▶ **TASK INPUTS**:

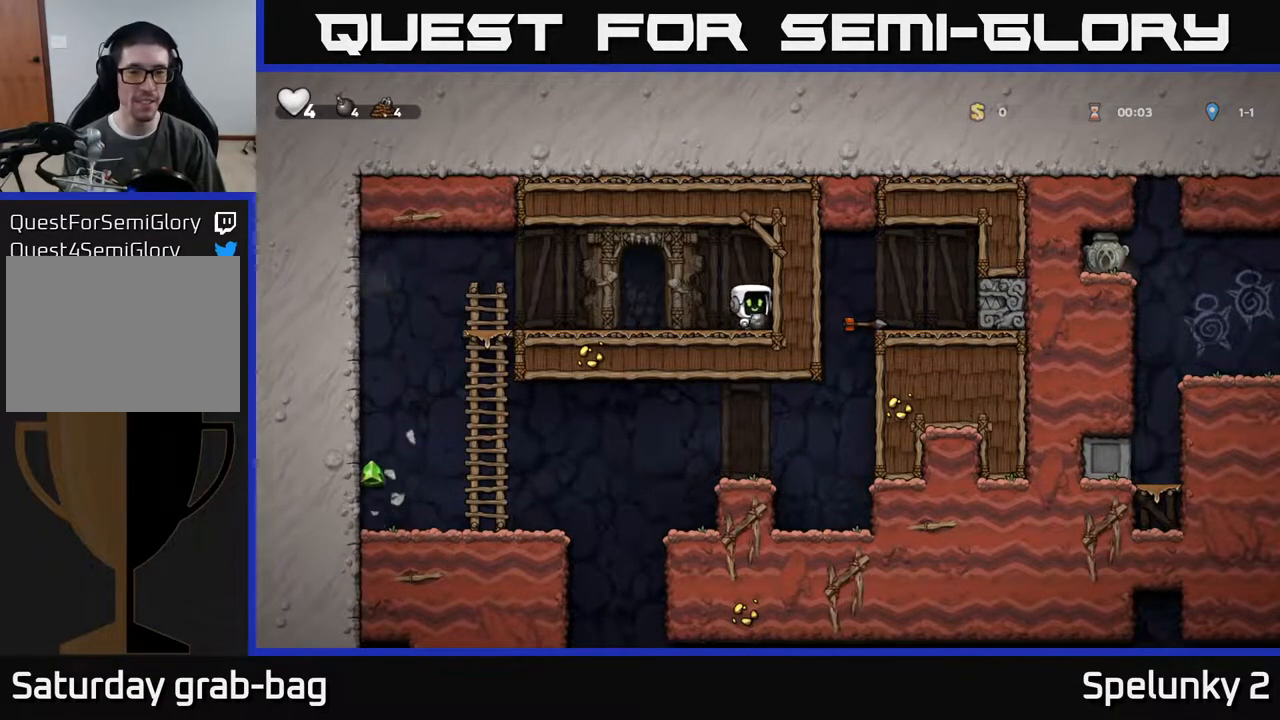
{"buttons": ["DPAD_LEFT"], "left_stick": "center", "right_stick": "center", "events": [[33, "DPAD_DOWN", "up"], [50, "X", "up"], [183, "A", "down"], [383, "A", "up"]]}
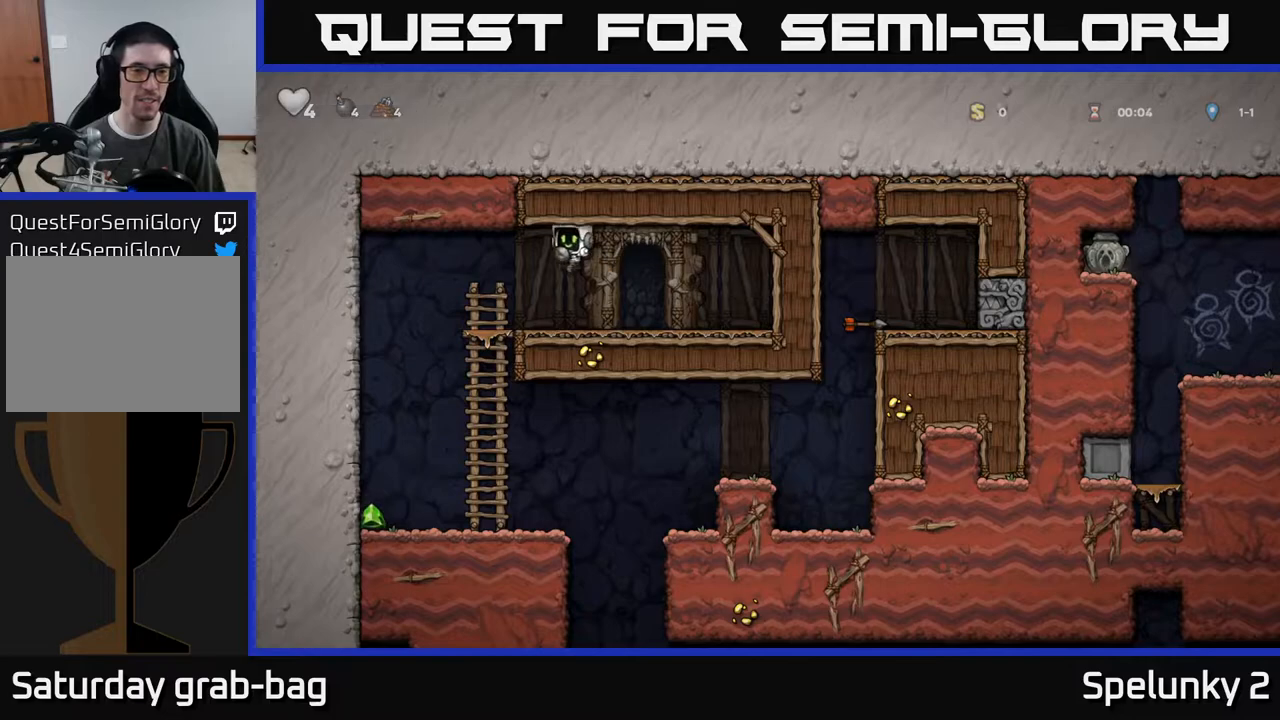
{"buttons": ["DPAD_LEFT"], "left_stick": "center", "right_stick": "center", "events": [[133, "DPAD_DOWN", "down"], [133, "DPAD_LEFT", "up"], [267, "A", "down"], [333, "DPAD_DOWN", "up"], [350, "A", "up"], [350, "DPAD_LEFT", "down"]]}
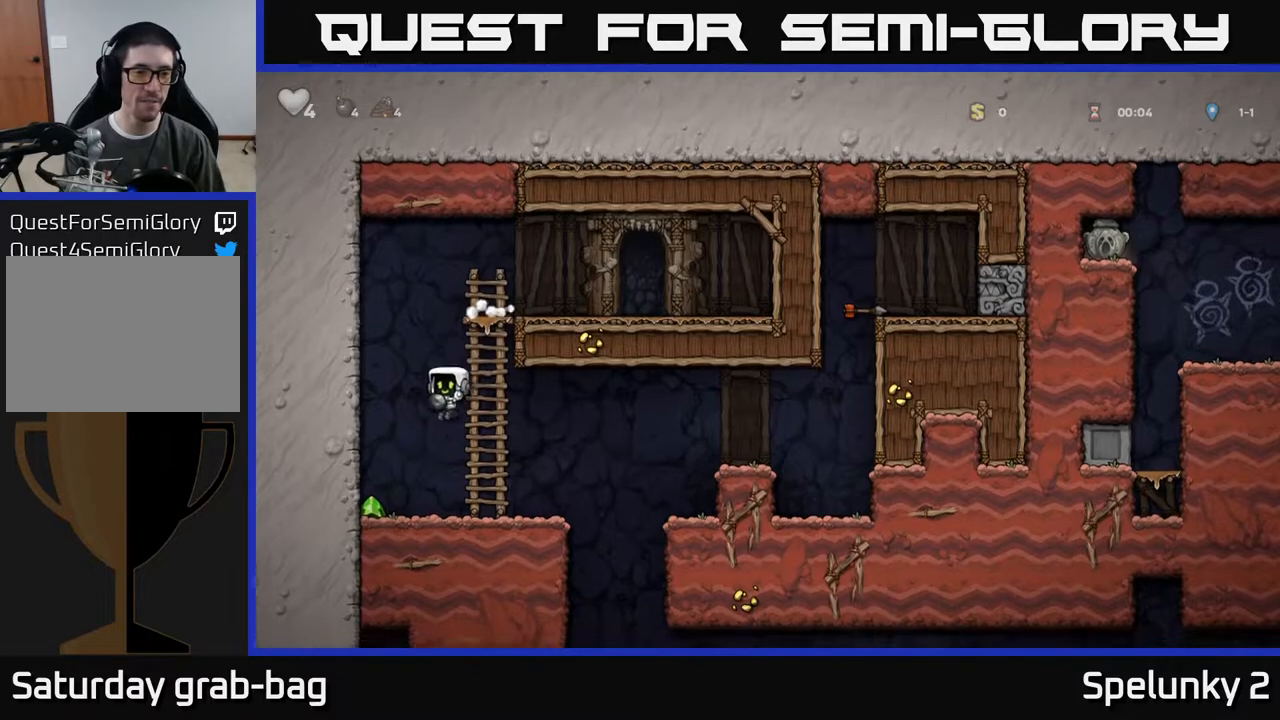
{"buttons": ["DPAD_RIGHT"], "left_stick": "center", "right_stick": "center", "events": [[183, "DPAD_LEFT", "up"], [217, "DPAD_RIGHT", "down"]]}
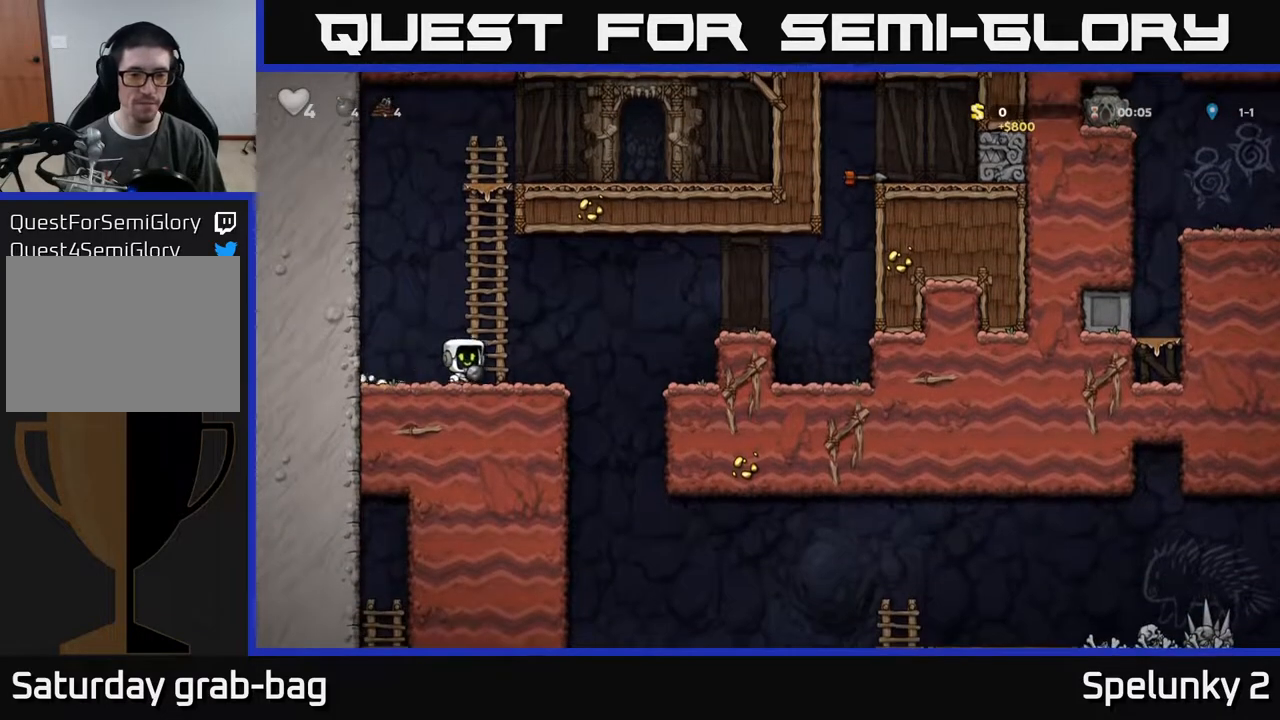
{"buttons": ["DPAD_DOWN"], "left_stick": "center", "right_stick": "center", "events": [[467, "DPAD_DOWN", "down"], [467, "DPAD_RIGHT", "up"]]}
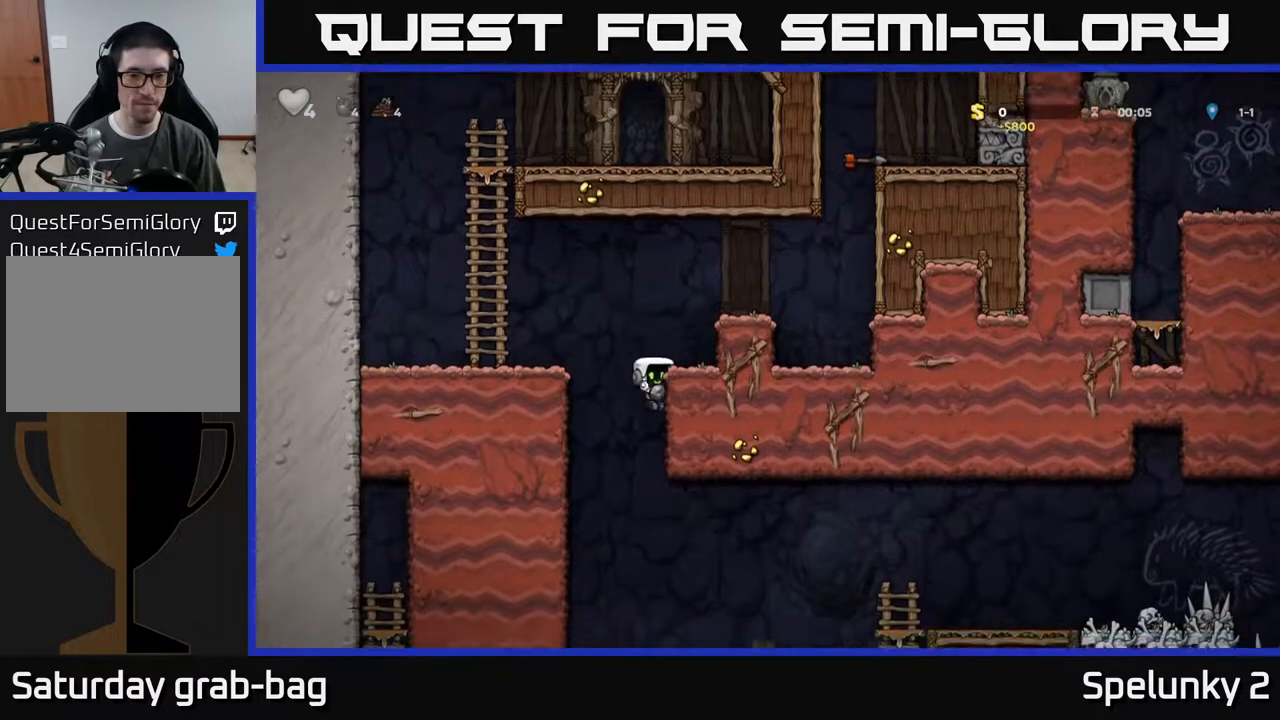
{"buttons": ["DPAD_DOWN"], "left_stick": "center", "right_stick": "center", "events": []}
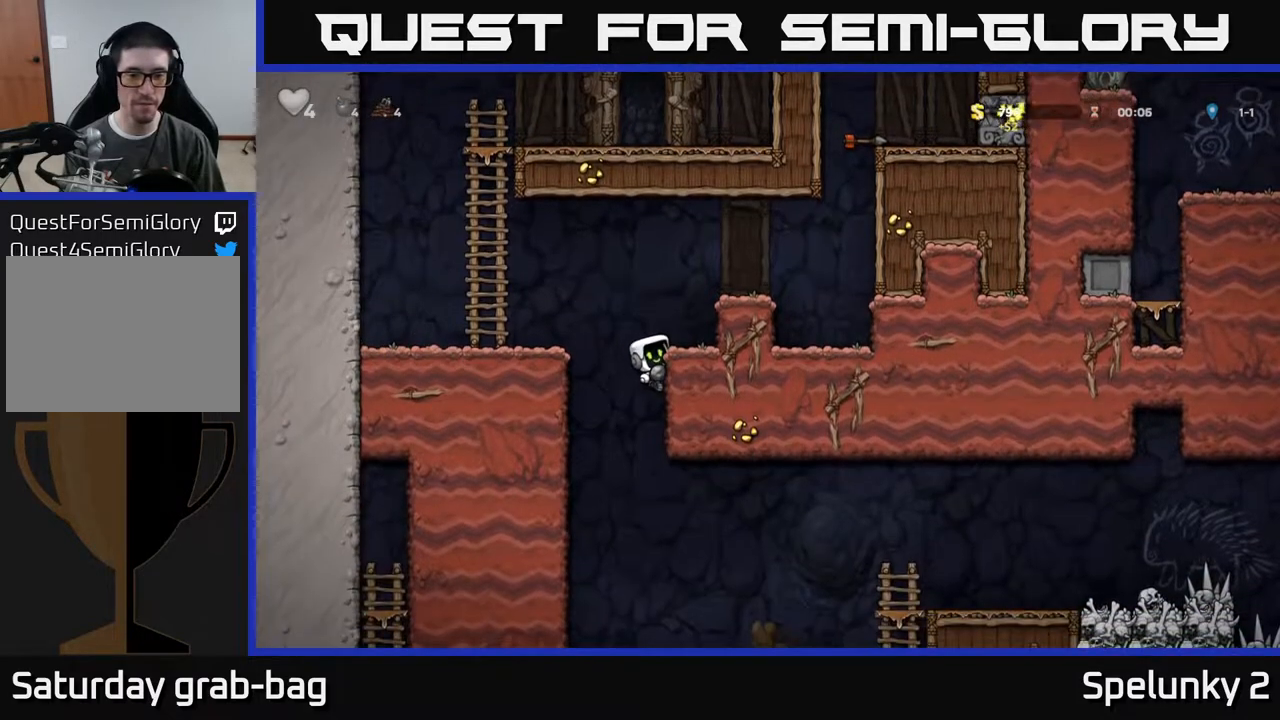
{"buttons": [], "left_stick": "center", "right_stick": "center", "events": [[167, "A", "down"], [300, "A", "up"], [300, "DPAD_DOWN", "up"]]}
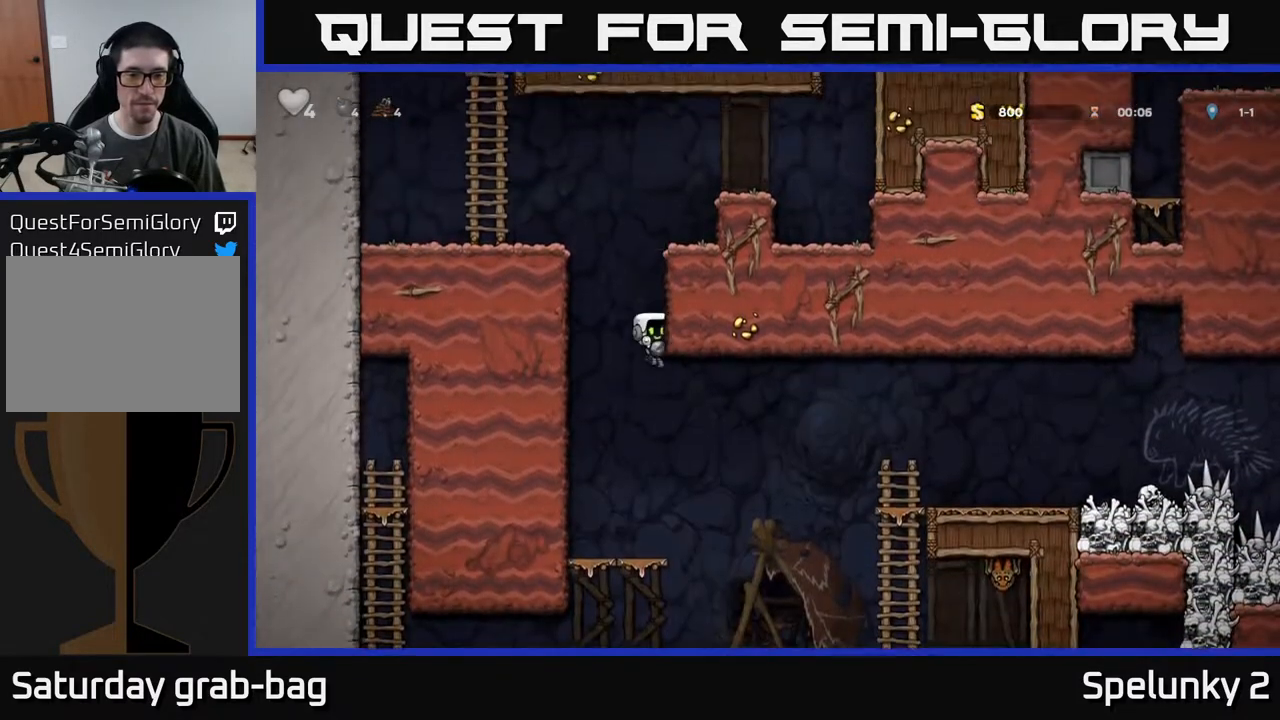
{"buttons": ["A", "DPAD_RIGHT"], "left_stick": "center", "right_stick": "center", "events": [[267, "DPAD_RIGHT", "down"], [350, "A", "down"]]}
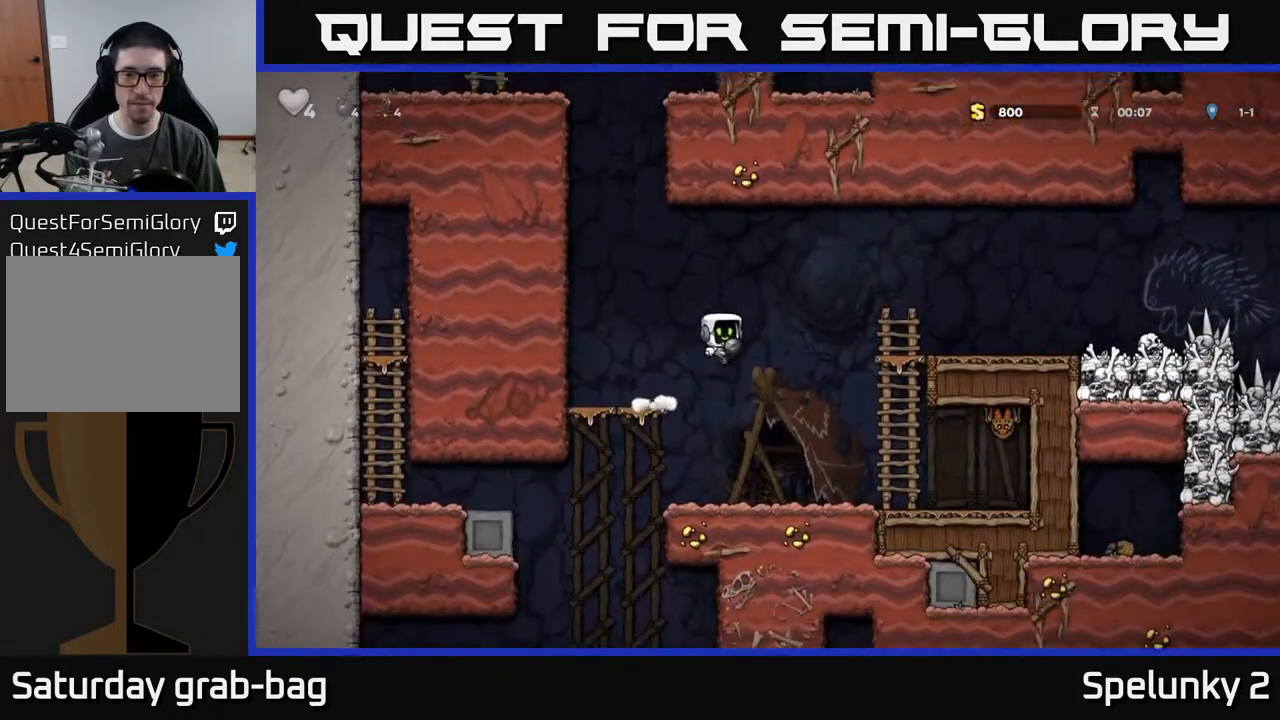
{"buttons": [], "left_stick": "center", "right_stick": "center", "events": [[117, "A", "up"], [133, "DPAD_RIGHT", "up"]]}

▶ **EXERCISE GOAL**: Output the records verbatim, every one of them, and keep the pictures out.

▶ **TASK RESULT**:
{"buttons": ["DPAD_LEFT"], "left_stick": "center", "right_stick": "center", "events": [[33, "DPAD_DOWN", "up"], [50, "X", "up"], [183, "A", "down"], [383, "A", "up"]]}
{"buttons": ["DPAD_LEFT"], "left_stick": "center", "right_stick": "center", "events": [[133, "DPAD_DOWN", "down"], [133, "DPAD_LEFT", "up"], [267, "A", "down"], [333, "DPAD_DOWN", "up"], [350, "A", "up"], [350, "DPAD_LEFT", "down"]]}
{"buttons": ["DPAD_RIGHT"], "left_stick": "center", "right_stick": "center", "events": [[183, "DPAD_LEFT", "up"], [217, "DPAD_RIGHT", "down"]]}
{"buttons": ["DPAD_DOWN"], "left_stick": "center", "right_stick": "center", "events": [[467, "DPAD_DOWN", "down"], [467, "DPAD_RIGHT", "up"]]}
{"buttons": ["DPAD_DOWN"], "left_stick": "center", "right_stick": "center", "events": []}
{"buttons": [], "left_stick": "center", "right_stick": "center", "events": [[167, "A", "down"], [300, "A", "up"], [300, "DPAD_DOWN", "up"]]}
{"buttons": ["A", "DPAD_RIGHT"], "left_stick": "center", "right_stick": "center", "events": [[267, "DPAD_RIGHT", "down"], [350, "A", "down"]]}
{"buttons": [], "left_stick": "center", "right_stick": "center", "events": [[117, "A", "up"], [133, "DPAD_RIGHT", "up"]]}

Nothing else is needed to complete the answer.